Pat the chicken breasts dry with a paper towel. Using a barbecue or pastry brush, lightly coat the top of each breast with a thin layer of canola oil. Season with one pinch each of sea salt, black pepper and Italian seasoning. Place the chicken breasts in the hot frying pan, seasoned side down, and cook for about 6 minutes.

Immediately coat the remaining side of each chicken breast with canola oil. Again, season with one pinch each of sea salt, black pepper and Italian seasoning. Cover the pan with its lid until you’re ready to turn the chicken breasts. After you turn the chicken breasts, cook for another 6 minutes, or until browned on both sides.

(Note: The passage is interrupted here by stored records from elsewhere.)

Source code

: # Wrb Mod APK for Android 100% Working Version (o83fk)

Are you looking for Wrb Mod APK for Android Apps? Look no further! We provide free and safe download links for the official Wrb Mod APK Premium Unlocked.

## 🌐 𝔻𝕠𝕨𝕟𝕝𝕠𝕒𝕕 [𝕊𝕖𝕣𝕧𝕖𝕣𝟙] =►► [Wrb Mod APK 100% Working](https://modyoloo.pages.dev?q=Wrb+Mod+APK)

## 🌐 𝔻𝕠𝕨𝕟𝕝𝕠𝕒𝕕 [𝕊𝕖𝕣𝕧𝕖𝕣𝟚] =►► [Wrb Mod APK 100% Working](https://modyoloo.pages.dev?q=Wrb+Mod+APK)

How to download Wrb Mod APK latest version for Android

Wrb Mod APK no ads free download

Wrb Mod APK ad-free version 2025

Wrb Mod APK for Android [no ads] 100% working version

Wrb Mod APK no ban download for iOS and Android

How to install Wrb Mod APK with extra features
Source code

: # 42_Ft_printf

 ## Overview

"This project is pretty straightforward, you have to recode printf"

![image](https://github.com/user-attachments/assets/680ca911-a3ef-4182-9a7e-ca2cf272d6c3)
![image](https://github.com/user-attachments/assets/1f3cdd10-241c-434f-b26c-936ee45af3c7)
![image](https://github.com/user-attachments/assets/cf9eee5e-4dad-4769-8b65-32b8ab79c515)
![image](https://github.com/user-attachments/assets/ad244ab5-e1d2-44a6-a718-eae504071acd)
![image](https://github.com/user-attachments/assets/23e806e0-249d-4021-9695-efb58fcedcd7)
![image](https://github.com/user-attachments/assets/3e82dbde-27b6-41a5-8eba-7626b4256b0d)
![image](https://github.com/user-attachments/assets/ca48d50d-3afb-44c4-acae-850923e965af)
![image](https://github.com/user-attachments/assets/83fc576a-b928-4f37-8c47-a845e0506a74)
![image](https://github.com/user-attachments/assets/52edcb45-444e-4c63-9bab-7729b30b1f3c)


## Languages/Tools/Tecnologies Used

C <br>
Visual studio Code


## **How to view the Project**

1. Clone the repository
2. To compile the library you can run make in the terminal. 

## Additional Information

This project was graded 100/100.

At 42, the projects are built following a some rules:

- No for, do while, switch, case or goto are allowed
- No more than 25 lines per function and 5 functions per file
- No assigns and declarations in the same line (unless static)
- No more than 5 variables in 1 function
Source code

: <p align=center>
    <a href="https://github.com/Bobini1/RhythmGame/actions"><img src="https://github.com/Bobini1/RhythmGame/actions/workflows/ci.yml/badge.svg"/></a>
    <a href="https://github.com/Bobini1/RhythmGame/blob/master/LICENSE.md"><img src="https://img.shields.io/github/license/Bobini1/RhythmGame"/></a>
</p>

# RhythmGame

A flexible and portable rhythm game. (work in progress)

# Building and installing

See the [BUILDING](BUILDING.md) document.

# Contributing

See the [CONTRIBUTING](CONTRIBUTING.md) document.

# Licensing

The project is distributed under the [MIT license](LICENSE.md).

Place the potatoes, edamame, peppers, sun-dried tomatoes, onion, garlic and remaining sea salt, black pepper and Italian seasonings in a 4- to 6-quart slow cooker. Add chicken broth and white wine. Gently stir to immerse vegetables evenly in the broth-wine mixture. This will help the vegetables to properly steam and cook evenly. Top the vegetables with the chicken breasts.

Cover and cook on HIGH for 3 to 3 1/2 hours (or LOW for 6 to 7 hours), or until chicken and potatoes are tender.

Transfer the chicken and vegetables to a serving plate. Top with juices from the slow cooker. Sprinkle with fresh parsley, if desired.